- Directed by: Fred Zinnemann
- Written by: Han Suyin
- Based on: the novel Man's Fate by Andre Malraux
- Starring: David Niven Peter Finch Liv Ullmann Max von Sydow
- Production company: MGM
- Release date: 1970 (intended);
- Country: United States
- Language: English

= Man's Fate (film) =

Man's Fate was an abandoned 1969 film adaptation of the novel Man's Fate by Andre Malraux to have been directed by Fred Zinnemann and produced by Metro-Goldwyn-Mayer (MGM).

==Pre-production==
Following the critical and commercial success of his 1966 film A Man for All Seasons, which won the Academy Award for Best Picture and earned Zinnemann the Best Director Oscar, the filmmaker announced plans to create a film version of André Malraux's Man's Fate (La Condition Humaine), a 1933 novel about the failed 1927 Communist revolution that took place in Shanghai, China, and the existential quandaries facing a group of people whose lives were changed by the event.

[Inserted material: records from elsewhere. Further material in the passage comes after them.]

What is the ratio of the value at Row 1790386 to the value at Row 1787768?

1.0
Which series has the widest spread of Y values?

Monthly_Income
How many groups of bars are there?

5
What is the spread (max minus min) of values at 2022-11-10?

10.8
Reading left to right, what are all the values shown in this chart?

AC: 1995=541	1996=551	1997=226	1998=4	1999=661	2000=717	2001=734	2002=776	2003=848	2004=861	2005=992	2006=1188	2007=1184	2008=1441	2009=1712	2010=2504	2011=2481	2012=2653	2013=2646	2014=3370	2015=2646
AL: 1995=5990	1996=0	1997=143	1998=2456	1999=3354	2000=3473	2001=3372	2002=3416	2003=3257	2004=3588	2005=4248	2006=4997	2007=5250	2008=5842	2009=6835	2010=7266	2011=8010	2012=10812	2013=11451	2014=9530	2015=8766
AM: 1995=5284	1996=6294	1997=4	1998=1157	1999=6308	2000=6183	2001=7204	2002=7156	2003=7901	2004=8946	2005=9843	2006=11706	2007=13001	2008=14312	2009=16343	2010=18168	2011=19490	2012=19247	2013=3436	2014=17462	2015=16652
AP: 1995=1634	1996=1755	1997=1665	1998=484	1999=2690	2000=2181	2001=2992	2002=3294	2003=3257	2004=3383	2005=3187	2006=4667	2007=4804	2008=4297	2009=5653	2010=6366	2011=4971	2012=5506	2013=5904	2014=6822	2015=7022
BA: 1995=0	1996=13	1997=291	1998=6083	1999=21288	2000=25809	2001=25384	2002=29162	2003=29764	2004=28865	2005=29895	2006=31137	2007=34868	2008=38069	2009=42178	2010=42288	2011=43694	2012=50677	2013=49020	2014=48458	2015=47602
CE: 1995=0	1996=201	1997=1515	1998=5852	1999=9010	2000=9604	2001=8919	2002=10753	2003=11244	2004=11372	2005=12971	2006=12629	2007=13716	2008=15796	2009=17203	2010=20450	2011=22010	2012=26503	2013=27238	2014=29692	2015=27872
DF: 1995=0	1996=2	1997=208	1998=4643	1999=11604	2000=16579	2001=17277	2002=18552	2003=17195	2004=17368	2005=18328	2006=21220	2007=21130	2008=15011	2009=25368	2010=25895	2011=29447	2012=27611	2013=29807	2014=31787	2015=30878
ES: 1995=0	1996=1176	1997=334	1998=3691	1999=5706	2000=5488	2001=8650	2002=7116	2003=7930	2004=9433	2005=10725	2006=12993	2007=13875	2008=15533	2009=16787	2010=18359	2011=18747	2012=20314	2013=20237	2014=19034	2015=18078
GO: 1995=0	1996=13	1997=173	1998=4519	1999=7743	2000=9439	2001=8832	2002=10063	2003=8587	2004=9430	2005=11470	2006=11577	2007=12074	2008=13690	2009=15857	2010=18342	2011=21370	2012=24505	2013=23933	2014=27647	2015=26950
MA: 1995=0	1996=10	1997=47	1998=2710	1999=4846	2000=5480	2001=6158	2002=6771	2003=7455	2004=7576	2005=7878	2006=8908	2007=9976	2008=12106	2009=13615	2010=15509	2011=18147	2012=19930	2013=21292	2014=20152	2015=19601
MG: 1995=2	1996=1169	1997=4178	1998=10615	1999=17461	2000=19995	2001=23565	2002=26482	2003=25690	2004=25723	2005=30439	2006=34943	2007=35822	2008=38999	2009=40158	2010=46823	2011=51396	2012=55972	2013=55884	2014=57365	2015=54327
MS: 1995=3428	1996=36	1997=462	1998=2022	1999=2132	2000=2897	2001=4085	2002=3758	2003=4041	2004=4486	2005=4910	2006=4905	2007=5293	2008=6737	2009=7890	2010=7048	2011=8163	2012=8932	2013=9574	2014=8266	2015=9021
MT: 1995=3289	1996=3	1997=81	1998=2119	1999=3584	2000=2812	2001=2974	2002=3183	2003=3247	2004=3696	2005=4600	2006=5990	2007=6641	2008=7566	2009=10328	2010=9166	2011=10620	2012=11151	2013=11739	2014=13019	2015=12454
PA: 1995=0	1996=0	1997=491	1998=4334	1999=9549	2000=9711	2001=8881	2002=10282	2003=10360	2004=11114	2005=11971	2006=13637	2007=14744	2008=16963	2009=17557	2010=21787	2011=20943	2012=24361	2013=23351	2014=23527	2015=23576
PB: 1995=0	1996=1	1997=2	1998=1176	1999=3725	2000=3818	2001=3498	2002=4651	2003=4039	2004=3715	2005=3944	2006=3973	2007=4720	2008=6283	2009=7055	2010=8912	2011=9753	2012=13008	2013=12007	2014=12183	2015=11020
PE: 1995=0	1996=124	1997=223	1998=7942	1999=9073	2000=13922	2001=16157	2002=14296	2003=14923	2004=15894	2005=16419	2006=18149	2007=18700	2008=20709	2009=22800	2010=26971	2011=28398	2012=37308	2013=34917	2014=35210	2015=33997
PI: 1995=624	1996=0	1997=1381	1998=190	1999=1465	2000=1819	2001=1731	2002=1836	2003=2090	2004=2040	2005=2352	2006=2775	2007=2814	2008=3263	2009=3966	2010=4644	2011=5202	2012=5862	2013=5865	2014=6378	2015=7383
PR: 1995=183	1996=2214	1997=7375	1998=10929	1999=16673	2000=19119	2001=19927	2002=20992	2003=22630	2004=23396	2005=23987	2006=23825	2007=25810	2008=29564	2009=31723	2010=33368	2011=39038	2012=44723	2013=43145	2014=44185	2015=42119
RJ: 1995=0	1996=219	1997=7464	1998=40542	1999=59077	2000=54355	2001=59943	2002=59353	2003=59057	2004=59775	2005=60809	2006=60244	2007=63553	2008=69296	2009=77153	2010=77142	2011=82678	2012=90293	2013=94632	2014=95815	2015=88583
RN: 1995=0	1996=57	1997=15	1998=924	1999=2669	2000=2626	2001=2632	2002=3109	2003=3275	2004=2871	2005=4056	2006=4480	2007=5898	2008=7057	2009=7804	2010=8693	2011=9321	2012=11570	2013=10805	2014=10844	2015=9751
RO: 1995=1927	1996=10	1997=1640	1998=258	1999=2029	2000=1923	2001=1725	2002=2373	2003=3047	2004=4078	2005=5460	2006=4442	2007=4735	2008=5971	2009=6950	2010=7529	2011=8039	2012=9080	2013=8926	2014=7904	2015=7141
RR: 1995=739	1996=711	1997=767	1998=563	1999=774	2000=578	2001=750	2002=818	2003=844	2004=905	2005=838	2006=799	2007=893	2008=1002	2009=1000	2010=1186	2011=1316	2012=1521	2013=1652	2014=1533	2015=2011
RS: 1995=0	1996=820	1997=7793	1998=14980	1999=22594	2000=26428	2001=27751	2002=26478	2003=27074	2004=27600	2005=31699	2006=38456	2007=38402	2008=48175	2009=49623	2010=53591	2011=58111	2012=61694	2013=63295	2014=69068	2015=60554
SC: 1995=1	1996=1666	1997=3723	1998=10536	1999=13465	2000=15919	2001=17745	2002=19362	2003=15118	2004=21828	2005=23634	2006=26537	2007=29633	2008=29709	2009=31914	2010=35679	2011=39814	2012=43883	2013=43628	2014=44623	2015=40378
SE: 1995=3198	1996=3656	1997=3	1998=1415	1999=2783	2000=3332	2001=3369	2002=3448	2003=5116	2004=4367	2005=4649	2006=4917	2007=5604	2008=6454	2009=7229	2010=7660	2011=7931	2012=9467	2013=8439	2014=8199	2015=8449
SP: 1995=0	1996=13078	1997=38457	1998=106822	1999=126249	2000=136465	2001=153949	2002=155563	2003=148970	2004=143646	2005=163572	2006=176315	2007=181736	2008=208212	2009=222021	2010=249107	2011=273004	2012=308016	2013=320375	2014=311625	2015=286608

"I had an enormous, enormous need to do Man's Fate because that book was a bible to us in my generation," said Zinnemann in a late-life interview. "It was one of the great novels of the '30s and '40s and to be asked to make a film of it was one of the greatest events of my life."

MGM agreed to produce the film. Zinnemann began his career as a feature film director at that studio with the thriller The Seventh Cross (1944).

The screenplay for the film adaptation was created by the Chinese-born novelist Han Suyin, best known for her 1952 book A Many-Splendoured Thing. Zinnemann scouted out locations in Malaysia and Singapore, with interior scenes to be shot at the MGM studios in London, where sets and costumes were created. David Niven, Peter Finch and Liv Ullmann were signed as the stars of the film.

==Cancellation==
The pre-production process for Man's Fate stretched three years before it reached the production stage. During this period, MGM began to experience severe financial problems. James T. Aubrey, a former production chief for the CBS television network, was hired in 1969 as the studio's new president. One of his earliest decisions was to cancel all planned films that did not show signs of commercial viability. Zinnemann's $US 3 million version of Man's Fate was one of 12 films that Aubrey halted. The production of Man's Fate was canceled one week before filming was to begin. (The others included a big screen version of Tai-Pan by James Clavell.)

Zinnemann would later state that his cast and crew continued working without salaries in the period between the news of the cancellation being made public and the scheduled start of filming on November 24, 1969. "I soon found that no one in the unit wanted to stop rehearsing, salary or no salary," he later recalled. "We worked for three more days until the script was fully rehearsed, scene by scene. Then, after the usual farewell party as if on the set of a real picture, everybody went home."

==Aftermath==
Zinnemann later sued MGM for damages relating to the cancellation, with the case being settled in his favour in 1973.

The Italian director Bernardo Bertolucci proposed adapting the film in the 1980s to the Chinese government; they preferred his alternative proposal, The Last Emperor, a 1987 biopic based around the life of the Chinese Emperor Puyi.

In 2001, U.S. filmmaker Michael Cimino announced he would write and direct a film version of Man's Fate, with Daniel Day-Lewis, John Malkovich, Uma Thurman and Johnny Depp in the lead roles. The project fell through for lack of funding; Cimino, who died in 2016, never made another feature film.